In Powell v. Maguire, 43 Cal. 1, there was a contract between the parties to establish and operate a ferry under a franchise to be obtained from the state legislature in the name of the defendant. After having obtained the franchise, however, the defendant had a boat built at his own expense and started operations on his own account. The plaintiff sought to compel the transfer of one-half of the franchise and ownership of one-half of the boat to him, and for an accounting. The court said (page 11): "In such cases it is well settled that when the partnership was never launched, and when one of the copartners has proceeded to conduct the enterprise in his own name, at his own cost, and for his own exclusive benefit, excluding the other party therefrom, and repudiating the partnership agreement, the only remedy of the injured party is an action at law for a breach of contract. There would be, in such a case, no existing partnership, but only an agreement to form one, which was never consummated by launching the enterprise." And in a case on similar facts [Manny v. Burke, 174 App. Div. (N.Y.) 654, 160 N Y Supp. 879], the court said: "The plaintiff's damages come from the fact that, by the defendant's breach, *Page 464 the copartnership was never entered upon, and the plaintiff lost the profits which would have resulted therefrom. The plaintiff's rights come not from the copartnership business, but from the defendant's breach of the agreement to enter upon and conduct the copartnership business contemplated. The action, therefore, is to recover damages for breach of contract only."

And so in Hyer v.
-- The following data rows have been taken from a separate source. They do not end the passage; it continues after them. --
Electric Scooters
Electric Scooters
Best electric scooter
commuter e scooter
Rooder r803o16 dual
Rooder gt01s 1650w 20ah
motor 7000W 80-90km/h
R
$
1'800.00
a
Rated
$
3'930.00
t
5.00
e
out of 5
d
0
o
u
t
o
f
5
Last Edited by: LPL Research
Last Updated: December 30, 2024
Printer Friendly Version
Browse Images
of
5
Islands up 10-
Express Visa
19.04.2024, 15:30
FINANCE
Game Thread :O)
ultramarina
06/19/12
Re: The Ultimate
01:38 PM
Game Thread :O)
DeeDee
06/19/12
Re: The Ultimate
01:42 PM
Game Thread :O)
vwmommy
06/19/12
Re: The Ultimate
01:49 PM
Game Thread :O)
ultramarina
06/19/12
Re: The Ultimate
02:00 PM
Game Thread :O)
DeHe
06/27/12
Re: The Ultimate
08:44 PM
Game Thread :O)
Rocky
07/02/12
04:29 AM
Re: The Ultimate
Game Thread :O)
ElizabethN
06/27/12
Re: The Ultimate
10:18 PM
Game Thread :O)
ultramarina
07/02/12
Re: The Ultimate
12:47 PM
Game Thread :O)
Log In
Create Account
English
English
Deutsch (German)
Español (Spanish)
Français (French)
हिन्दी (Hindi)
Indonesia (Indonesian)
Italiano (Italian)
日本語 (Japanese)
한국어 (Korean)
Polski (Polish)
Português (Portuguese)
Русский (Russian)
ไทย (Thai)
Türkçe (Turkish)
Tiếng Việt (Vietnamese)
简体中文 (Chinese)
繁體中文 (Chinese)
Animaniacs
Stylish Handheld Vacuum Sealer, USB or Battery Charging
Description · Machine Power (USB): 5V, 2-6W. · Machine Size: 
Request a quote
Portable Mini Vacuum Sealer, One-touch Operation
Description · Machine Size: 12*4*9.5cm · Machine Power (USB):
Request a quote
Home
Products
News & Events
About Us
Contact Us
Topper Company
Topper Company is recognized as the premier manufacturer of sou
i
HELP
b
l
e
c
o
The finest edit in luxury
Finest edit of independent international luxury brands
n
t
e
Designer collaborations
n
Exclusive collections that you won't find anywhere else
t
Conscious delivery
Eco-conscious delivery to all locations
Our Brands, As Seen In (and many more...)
Richmond Traction Co., 168 U.S. 471, in which two competitors for a street railway franchise agreed to unite their interests, and secure the franchise in the name of one for the use and benefit of both, but the one securing the franchise ignored the other and proceeded to construct the road for its own exclusive benefit; it was held that a bill in equity to obtain possession and enjoyment of a one-half interest would not lie, the remedy being at law only. And see Hill v. Palmer,56 Wis. 123; Clark v. Truitt, 183 Ill. 239; and cases reviewed in 21 A.L.R. 22, note.

We have not overlooked the fact that the voluntary nature of the partnership relation has, also, long deterred the courts from forcing parties to a partnership agreement to go forward with it themselves (Gusdorff v. Schleisner, 85 Md. 360, 374), and has always prevented such enforcement when the parties were free to dissolve the partnership at any time, Burdick on Partnership (3rd ed.), 13, 14. Story on Partnership, sec. 189. And we have not overlooked the fact that under section 31 (2) of the UniformPartnership Act, Code, art. 73-A, the law of this State now is that dissolution is caused: "In contravention of the agreement between the partners * * * by the express will of any partner at any time." It may be questioned whether these principles would not render the relief sought for here impossible even if the partnership operations had been launched; but it is not necessary to extend the opinion by pursuing that inquiry, or any other that may arise. The conclusions already stated require the reversal of the order overruling the demurrer to the bill of complaint.